INPUT:
[Start of Attachment]

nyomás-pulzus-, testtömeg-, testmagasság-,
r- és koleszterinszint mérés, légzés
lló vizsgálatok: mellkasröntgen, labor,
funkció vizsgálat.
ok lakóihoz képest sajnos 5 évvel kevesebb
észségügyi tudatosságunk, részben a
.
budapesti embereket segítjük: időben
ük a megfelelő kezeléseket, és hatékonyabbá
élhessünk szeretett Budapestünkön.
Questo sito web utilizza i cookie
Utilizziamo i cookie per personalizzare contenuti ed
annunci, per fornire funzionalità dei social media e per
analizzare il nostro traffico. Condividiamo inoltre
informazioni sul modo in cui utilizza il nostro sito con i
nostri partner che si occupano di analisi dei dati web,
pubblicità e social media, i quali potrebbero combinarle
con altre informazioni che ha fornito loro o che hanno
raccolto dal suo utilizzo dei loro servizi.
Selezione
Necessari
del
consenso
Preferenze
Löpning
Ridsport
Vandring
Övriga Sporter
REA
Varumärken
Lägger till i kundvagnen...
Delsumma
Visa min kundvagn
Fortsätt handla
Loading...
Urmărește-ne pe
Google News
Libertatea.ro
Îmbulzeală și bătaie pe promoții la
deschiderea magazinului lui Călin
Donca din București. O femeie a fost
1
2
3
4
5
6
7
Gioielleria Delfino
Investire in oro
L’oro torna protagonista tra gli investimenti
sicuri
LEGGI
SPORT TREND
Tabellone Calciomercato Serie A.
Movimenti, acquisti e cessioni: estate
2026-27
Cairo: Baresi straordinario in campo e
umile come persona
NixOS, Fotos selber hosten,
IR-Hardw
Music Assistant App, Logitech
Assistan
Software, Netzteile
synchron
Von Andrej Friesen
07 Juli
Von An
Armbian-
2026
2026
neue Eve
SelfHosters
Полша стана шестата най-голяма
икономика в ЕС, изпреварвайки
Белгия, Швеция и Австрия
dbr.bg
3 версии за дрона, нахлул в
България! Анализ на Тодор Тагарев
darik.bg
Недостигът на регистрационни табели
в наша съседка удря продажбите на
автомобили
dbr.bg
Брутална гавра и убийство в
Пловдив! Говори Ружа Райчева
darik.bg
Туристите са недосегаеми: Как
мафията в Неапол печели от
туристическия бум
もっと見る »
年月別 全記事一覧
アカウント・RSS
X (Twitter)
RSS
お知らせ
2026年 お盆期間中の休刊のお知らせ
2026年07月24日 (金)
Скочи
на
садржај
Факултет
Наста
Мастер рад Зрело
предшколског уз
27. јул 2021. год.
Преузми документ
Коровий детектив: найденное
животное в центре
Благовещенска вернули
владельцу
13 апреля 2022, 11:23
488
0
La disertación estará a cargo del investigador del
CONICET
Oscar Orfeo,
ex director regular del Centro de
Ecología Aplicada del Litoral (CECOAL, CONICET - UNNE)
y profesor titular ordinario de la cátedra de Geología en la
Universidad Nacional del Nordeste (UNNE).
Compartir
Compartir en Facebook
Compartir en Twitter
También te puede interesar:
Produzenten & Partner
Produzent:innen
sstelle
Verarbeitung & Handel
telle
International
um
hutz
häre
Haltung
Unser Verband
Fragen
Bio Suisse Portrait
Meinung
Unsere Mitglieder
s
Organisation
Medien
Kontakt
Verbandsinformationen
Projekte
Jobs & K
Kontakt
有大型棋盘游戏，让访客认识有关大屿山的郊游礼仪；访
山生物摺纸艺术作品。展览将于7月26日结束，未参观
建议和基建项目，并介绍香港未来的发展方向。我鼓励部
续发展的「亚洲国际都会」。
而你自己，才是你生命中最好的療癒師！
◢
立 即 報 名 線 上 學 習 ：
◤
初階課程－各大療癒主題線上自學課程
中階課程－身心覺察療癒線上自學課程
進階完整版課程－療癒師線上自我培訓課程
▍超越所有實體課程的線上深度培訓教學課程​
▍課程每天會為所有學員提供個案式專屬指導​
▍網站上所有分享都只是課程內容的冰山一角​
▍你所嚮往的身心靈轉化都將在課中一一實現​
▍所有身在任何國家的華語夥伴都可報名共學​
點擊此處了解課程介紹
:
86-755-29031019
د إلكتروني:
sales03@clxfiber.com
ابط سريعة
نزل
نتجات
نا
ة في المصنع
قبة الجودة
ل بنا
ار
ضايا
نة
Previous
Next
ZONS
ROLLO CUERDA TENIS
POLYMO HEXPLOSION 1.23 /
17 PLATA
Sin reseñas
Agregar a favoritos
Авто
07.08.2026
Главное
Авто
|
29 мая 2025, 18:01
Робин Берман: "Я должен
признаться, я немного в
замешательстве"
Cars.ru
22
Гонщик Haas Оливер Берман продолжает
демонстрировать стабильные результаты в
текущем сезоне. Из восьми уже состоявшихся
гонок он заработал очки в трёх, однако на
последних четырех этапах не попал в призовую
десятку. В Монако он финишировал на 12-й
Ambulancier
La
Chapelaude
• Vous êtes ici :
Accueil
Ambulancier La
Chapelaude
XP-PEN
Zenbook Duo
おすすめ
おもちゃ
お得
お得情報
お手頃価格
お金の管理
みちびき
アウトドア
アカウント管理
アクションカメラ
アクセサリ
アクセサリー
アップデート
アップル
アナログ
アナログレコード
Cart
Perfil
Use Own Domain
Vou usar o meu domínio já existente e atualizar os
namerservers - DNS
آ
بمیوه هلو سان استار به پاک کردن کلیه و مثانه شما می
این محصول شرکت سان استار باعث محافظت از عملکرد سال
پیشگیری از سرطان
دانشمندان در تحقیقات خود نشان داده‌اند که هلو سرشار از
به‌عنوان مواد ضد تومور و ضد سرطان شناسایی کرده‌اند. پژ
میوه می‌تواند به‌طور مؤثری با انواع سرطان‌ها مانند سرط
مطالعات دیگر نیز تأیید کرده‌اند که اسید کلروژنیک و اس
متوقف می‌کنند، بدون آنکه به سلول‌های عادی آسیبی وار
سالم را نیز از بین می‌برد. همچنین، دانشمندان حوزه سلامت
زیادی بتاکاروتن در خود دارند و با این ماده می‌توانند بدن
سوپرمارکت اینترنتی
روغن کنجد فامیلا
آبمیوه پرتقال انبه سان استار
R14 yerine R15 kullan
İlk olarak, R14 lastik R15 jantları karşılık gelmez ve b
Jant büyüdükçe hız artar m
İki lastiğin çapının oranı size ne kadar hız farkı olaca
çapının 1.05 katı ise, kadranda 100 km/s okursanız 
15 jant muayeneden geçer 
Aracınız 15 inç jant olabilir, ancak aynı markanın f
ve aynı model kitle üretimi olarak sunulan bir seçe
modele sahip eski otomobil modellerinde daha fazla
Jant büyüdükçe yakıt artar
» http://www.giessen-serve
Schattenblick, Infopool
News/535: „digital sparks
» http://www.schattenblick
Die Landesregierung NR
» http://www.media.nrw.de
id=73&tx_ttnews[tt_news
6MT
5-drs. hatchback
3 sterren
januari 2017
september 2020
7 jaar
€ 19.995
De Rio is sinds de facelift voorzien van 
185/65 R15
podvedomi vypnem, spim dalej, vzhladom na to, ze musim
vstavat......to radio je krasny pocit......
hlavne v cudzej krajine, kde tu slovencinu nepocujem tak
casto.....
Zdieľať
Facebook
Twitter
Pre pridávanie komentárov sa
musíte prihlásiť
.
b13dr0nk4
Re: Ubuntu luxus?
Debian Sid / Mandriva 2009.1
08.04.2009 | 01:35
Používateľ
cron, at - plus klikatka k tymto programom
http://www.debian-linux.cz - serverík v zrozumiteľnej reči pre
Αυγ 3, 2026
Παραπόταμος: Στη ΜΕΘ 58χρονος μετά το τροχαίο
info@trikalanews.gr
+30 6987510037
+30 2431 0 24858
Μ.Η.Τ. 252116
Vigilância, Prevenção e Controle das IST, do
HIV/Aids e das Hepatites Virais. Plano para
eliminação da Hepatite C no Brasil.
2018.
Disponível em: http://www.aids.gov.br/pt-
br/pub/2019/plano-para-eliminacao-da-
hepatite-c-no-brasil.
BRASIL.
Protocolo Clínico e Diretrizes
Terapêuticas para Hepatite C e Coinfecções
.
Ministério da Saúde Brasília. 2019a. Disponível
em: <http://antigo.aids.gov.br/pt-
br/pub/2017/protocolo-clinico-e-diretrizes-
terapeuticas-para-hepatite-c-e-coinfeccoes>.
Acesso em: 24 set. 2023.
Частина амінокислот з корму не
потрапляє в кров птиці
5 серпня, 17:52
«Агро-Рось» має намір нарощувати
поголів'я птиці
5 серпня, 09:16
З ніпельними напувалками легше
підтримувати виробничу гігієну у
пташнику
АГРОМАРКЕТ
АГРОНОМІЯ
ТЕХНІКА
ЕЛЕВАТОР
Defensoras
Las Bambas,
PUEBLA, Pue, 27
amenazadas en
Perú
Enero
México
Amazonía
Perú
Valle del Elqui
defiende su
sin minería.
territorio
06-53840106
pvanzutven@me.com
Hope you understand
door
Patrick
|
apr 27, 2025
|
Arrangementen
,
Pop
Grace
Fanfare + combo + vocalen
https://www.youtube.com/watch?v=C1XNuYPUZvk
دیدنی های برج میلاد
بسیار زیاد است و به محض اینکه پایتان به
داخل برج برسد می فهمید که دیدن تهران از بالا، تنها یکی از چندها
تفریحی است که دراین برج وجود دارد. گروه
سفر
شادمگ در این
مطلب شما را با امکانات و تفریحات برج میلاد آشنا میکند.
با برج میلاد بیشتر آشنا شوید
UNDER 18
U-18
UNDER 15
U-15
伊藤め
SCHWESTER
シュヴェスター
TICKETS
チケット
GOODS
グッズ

[End of Attachment]

WHAT IS REQUIRED: How many lines in the rows above contain the word "птиці"? Reply with the number alone.

ANSWER TO THIS PROBLEM: 2